Il y a trois semaines, -voir K166- , je vous ai parlé du livre d’Irene Vallejo “L’Infini dans un roseau”. En relisant son épilogue et sa conclusion intitulée “Note pour la tribu du roseau” je me suis dit qu’il n’était pas inutile de rappeler la nécessité des livres et de la lecture.  

 “Nous sommes les seuls animaux à raconter des histoires, à chasser l’obscurité avec des contes, à apprendre à cohabiter, grâce aux récits, avec le chaos, à attiser les braises des foyers avec l’air de nos paroles, à parcourir de longues distances pour porter nos histoires aux étrangers. Et quand nous partageons les mêmes récits, nous ne sommes plus étrangers.” Ces paroles résonnent avec un écho particulier en ces temps où les récits de repli sur soi, de regards braqués sur un monde d’hier idéalisé prennent le pas sur les questions essentielles de partage des richesses et d’avenir de la planète.
   Irene Vallejo nous invite donc dans son épilogue à porter un autre regard sur le passé, à ne pas oublier le pouvoir des mots, des récits et de la littérature en décrivant ces expériences de “New Deal culturel” menées dans l’Amérique profonde après la grande dépression de 1929 ( voir K97: Nouvelle donne culturelle…).
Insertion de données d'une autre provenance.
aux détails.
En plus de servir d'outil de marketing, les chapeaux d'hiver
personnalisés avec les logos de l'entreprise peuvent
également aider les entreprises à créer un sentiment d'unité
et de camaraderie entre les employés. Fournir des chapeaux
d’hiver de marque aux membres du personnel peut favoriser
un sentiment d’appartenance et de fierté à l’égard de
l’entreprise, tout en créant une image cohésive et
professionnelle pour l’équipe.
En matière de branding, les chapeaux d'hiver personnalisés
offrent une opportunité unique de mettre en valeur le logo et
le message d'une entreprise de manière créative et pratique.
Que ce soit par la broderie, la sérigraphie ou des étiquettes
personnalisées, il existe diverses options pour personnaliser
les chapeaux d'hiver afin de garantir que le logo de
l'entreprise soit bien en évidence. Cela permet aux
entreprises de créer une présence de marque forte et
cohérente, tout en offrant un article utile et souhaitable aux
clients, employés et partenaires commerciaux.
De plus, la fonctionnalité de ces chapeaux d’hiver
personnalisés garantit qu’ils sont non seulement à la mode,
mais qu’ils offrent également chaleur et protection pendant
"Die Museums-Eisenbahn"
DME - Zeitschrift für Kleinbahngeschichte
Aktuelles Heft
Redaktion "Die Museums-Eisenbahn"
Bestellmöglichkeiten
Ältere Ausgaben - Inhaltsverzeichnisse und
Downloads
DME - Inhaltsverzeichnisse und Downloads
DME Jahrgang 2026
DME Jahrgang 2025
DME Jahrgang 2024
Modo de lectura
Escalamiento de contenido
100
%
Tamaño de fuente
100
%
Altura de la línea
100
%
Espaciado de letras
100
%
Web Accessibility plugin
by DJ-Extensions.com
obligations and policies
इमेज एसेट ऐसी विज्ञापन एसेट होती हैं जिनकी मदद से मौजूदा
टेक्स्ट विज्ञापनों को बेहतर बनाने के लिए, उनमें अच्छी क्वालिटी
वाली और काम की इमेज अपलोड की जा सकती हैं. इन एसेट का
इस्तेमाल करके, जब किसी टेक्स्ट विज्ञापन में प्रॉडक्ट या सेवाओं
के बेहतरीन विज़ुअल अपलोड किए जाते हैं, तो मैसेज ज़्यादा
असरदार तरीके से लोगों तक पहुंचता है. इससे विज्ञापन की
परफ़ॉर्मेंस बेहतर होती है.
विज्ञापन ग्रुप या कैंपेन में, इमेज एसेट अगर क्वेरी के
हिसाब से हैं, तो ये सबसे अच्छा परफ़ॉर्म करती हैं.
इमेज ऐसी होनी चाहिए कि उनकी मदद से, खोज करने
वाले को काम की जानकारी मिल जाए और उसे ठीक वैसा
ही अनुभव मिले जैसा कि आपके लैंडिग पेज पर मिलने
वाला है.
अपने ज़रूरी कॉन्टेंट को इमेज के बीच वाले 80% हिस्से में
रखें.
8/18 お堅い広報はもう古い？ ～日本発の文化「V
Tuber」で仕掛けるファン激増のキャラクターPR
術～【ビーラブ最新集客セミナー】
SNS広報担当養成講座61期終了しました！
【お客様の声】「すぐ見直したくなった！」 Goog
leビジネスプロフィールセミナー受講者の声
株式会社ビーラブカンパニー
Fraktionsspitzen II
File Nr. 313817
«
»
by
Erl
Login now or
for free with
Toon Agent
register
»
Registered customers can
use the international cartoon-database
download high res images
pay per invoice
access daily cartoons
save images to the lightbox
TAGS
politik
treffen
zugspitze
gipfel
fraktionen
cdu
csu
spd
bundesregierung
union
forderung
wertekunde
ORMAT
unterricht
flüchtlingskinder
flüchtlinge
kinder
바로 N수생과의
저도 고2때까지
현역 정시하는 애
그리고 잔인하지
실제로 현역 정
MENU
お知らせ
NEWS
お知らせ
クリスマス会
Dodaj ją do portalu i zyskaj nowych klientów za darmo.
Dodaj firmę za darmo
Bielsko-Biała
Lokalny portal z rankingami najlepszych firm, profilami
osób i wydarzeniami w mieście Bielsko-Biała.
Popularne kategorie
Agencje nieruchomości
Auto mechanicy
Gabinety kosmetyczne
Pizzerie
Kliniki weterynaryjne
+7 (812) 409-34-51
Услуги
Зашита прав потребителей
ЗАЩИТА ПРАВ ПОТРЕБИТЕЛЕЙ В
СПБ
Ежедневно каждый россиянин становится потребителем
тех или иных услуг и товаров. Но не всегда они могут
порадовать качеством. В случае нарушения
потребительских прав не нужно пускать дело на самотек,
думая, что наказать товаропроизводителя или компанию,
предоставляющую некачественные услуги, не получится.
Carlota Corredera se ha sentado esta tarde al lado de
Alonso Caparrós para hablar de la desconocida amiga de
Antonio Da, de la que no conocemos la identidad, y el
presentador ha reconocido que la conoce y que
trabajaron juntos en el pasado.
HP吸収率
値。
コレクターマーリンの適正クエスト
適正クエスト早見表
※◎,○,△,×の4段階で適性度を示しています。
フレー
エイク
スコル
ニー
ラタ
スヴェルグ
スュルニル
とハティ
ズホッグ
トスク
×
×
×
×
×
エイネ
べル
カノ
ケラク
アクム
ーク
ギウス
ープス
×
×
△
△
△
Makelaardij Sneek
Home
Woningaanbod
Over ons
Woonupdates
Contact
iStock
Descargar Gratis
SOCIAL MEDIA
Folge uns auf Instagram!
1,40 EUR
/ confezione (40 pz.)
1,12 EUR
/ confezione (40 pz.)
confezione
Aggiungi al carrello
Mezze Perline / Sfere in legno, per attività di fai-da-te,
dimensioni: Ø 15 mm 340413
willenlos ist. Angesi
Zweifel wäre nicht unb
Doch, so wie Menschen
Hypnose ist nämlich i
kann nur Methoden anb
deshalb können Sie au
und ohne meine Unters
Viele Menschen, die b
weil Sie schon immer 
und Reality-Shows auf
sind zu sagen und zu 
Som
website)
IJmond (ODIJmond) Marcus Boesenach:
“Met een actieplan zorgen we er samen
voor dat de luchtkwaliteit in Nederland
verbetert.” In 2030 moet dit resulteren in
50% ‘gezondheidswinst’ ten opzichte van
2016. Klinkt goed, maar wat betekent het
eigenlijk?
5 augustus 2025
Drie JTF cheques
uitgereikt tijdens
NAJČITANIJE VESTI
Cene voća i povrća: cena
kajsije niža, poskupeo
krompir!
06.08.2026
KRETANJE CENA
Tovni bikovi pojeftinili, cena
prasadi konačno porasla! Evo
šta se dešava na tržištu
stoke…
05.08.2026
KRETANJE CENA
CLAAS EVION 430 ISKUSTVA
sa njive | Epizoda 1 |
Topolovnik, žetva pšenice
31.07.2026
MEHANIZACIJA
On se prend à rêver d’un monde où les récits nous humaniseraient davantage:
  “Combattre le chômage, la crise et l’analphabétisme au moyen de vastes doses de culture financées par l’État: c’était un des engagements de la Works Progress Administration. En 1934, quand le projet fut conçu, les statistiques ne recensaient qu’un seul livre par habitant dans l’État de Kentucky. Dans ce territoire montagneux et misérable de l’Est, sans routes ni électricité, il était impensable de mettre en marche un système de bibliothèques ambulantes sur des carrioles, qui obtenaient un énorme succès dans d’autres régions du pays. L’unique alternative était de lancer sur les sentiers des Appalaches de coriaces bibliothécaires portant sur leur dos les livres jusqu’aux bastions les plus perdus. Chaque cavalière sillonnait trois ou quatre routes différentes par semaine, avec des trajets allant jusqu’à trente kilomètres par jour. Les femmes, qui prenaient leur travail autant au sérieux que les infatigables facteurs de l’époque, récupéraient les exemplaires dans différents lieux et les distribuaient dans les écoles rurales, les centres communautaires et les familles paysannes.(…) “Donne-moi un livre à lire” Était le cri des enfants qui voyaient arriver les étrangères. Même si, en 1936, le circuit concernait 50 000 familles et 155 écoles, avec un total de 8000 km parcourus par mois, les bibliothécaires à cheval du Kentucky répondaient à peine à un dixième des demandes. Une fois passée la méfiance initiale, les montagnards étaient devenus d’avides lecteurs. Parfois, une famille refusait de déménager dans un autre endroit parce qu’il n’y avait pas de service bibliothèque.(…) L’apport de livres améliora la santé et l’hygiène dans la région -les familles apprirent, par exemple, que se laver les mains était beaucoup plus efficace pour éviter les coliques que souffler de la fumée de tabac sur une cuillerée de lait. Les adultes et les enfants s’amourachèrent du sens de l’humour de Mark Twain, mais le livre le plus réclamé , de loin, fut Robinson Crusoé. Les classiques mirent les nouveaux lecteurs en contact avec un type de magie auquel ils n’avaient jamais eu accès jusque-là. Les écoliers lettrés les lisaient à leurs parents analphabètes. Un jeune dit à sa bibliothécaire : “Ces livres que tu nous as apportés nous ont sauvé la vie.” Le programme employa quasiment un millier de bibliothécaires à cheval pendant dix ans. Le financement prit fin en 1943, l’année de la dissolution de la WPA, quand la Seconde Guerre mondiale remplaça la culture comme remède au chômage.”